• Study text
Of course we have technology in our galleries and classrooms and information on the Web; of course we are exploiting social media to reach and grow our audiences. . . . But we aren’t conducting art historical research differently. We aren’t working collaboratively and experimentally.
James Cuno, Daily Dot Article
I start with this quote from Modernizing Art History because of its relevance to clean data. Many of the things Mr. Cuno mentions here are technologies that don’t necessarily need massive amounts of man power in cleaning data. Putting technology in galleries and classrooms is often in the form of ipads, touch screens, or laptops- technology that often can come out of the box with little effort. Putting information on the web, while it can take time to gather research and what not, ultimately the process of putting the information up is not far off writing an article or other piece of writing. Social media is much the same, while effort generally goes into putting together a content calendar, the tools themselves are relatively straightforward. And then there’s cleaning data for research which is a different bear entirely.

• What to work on
Carry the essay on clean data in art history forward from its final sentence. The records have nothing to do with this.

• Entries provided

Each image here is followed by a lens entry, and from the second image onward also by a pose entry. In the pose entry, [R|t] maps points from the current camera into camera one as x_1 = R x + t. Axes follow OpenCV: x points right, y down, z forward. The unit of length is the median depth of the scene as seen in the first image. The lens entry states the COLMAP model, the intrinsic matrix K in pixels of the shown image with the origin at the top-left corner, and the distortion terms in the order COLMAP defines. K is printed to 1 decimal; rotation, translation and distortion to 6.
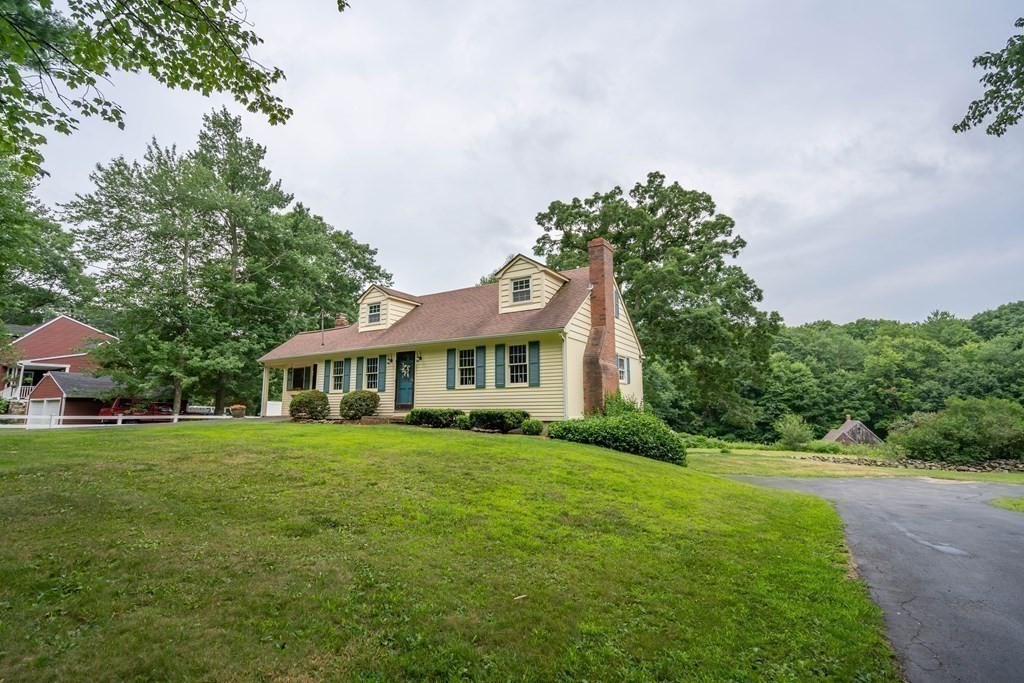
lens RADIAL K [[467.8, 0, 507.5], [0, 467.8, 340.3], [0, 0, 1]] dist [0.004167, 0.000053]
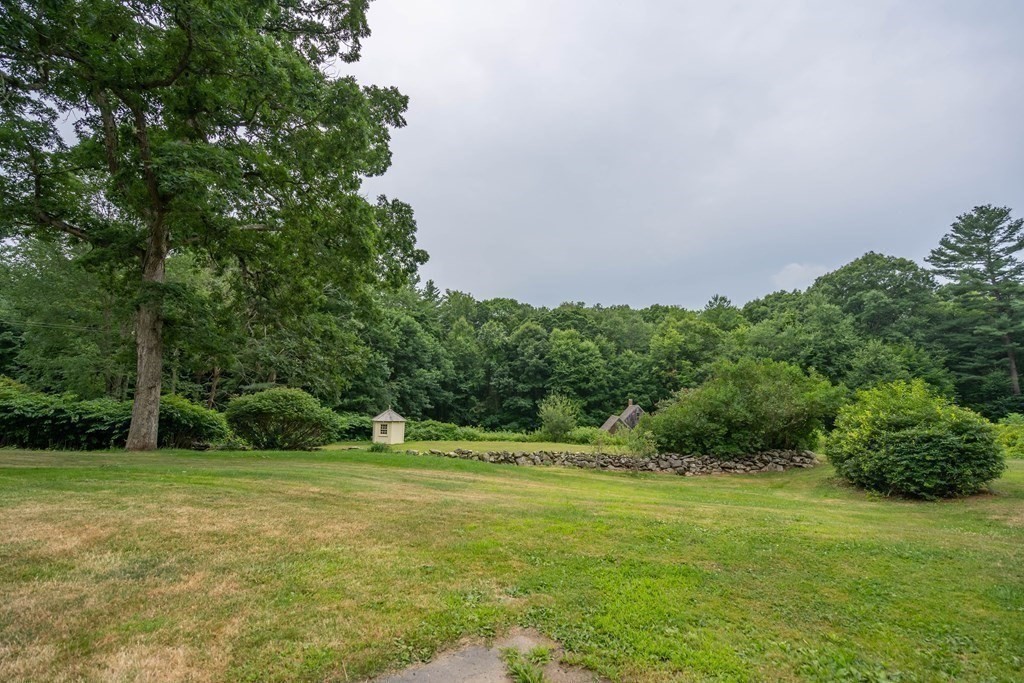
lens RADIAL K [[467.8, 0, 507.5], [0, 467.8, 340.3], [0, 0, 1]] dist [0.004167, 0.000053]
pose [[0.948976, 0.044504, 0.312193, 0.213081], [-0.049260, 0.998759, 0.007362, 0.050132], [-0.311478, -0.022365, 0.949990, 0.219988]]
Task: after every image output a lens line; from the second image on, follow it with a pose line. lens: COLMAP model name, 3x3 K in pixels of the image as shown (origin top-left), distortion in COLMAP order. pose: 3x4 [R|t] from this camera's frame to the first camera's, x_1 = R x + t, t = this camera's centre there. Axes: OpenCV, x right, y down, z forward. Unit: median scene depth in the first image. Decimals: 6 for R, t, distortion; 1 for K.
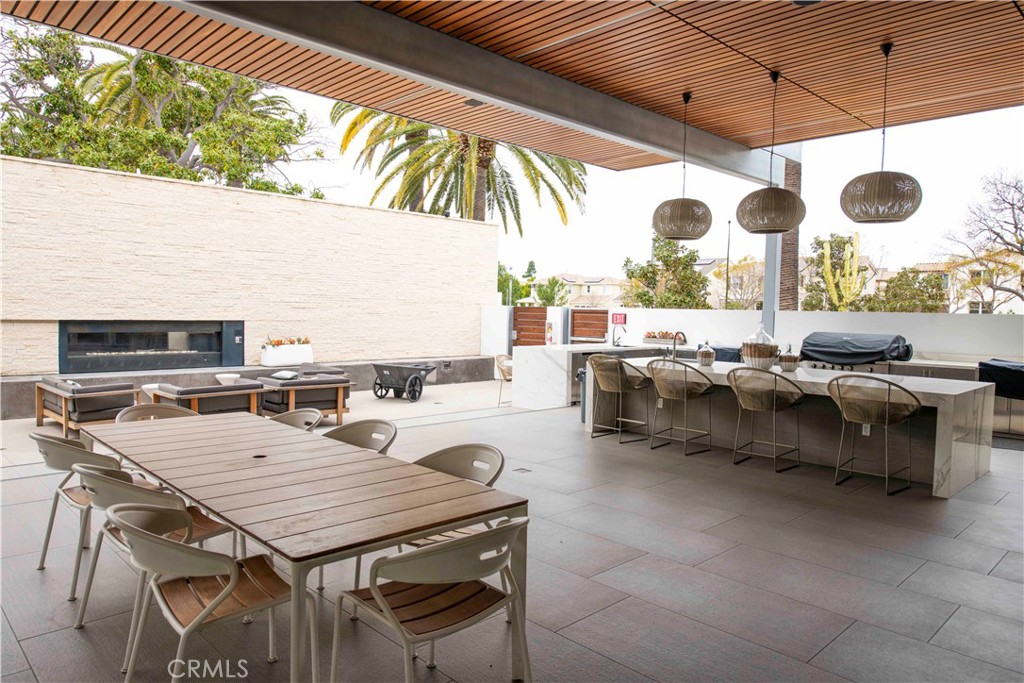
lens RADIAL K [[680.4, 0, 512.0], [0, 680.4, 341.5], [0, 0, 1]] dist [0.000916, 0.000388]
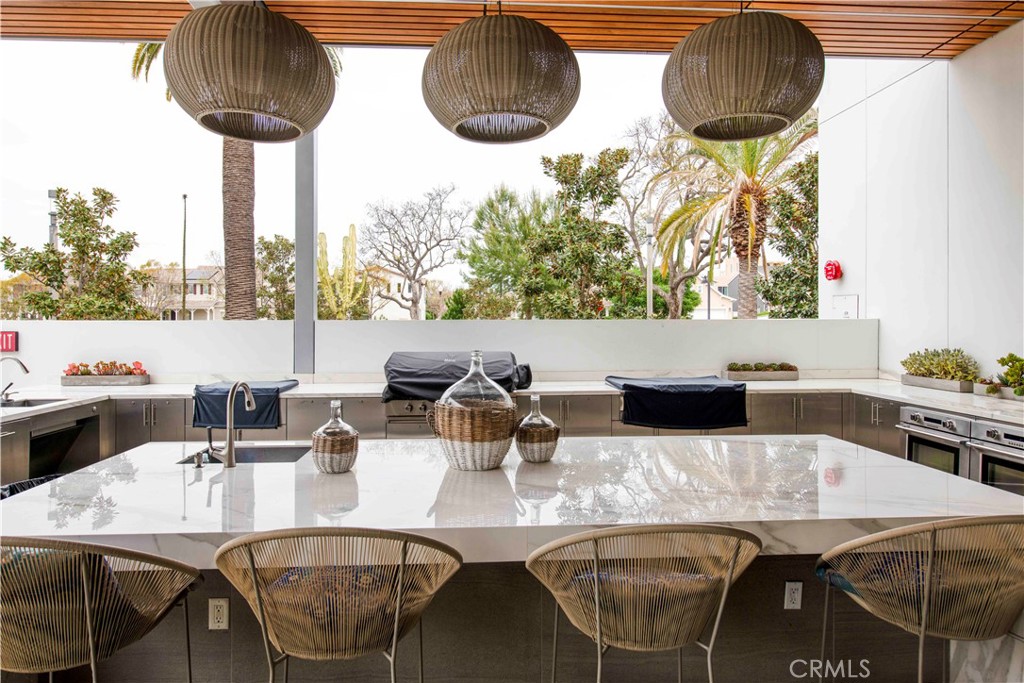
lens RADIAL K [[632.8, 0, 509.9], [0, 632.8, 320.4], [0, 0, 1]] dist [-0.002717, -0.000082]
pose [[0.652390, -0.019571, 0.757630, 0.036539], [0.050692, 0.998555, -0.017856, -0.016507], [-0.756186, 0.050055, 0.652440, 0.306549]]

• Output below
While visualizing data can yield fascinating results, the work that it takes to get to the point of actually analyzing the data can be incredibly time consuming. Cleaning data may seem straightforward, but often people will start cleaning data only to realize they want to do something another way. For example, maybe at first while cleaning data you decide to insert the date one way, but then midway through you change your mind. You then have to go back and make sure all of the data follows the same convention. This issue with data cleaning also points to why someone may shy away from collaborative work. Often, people have different ideas of how to best work at cleaning data, and unless the conventions are set up from the very beginning, you risk having to do work two and three times to make sure everything is consistent.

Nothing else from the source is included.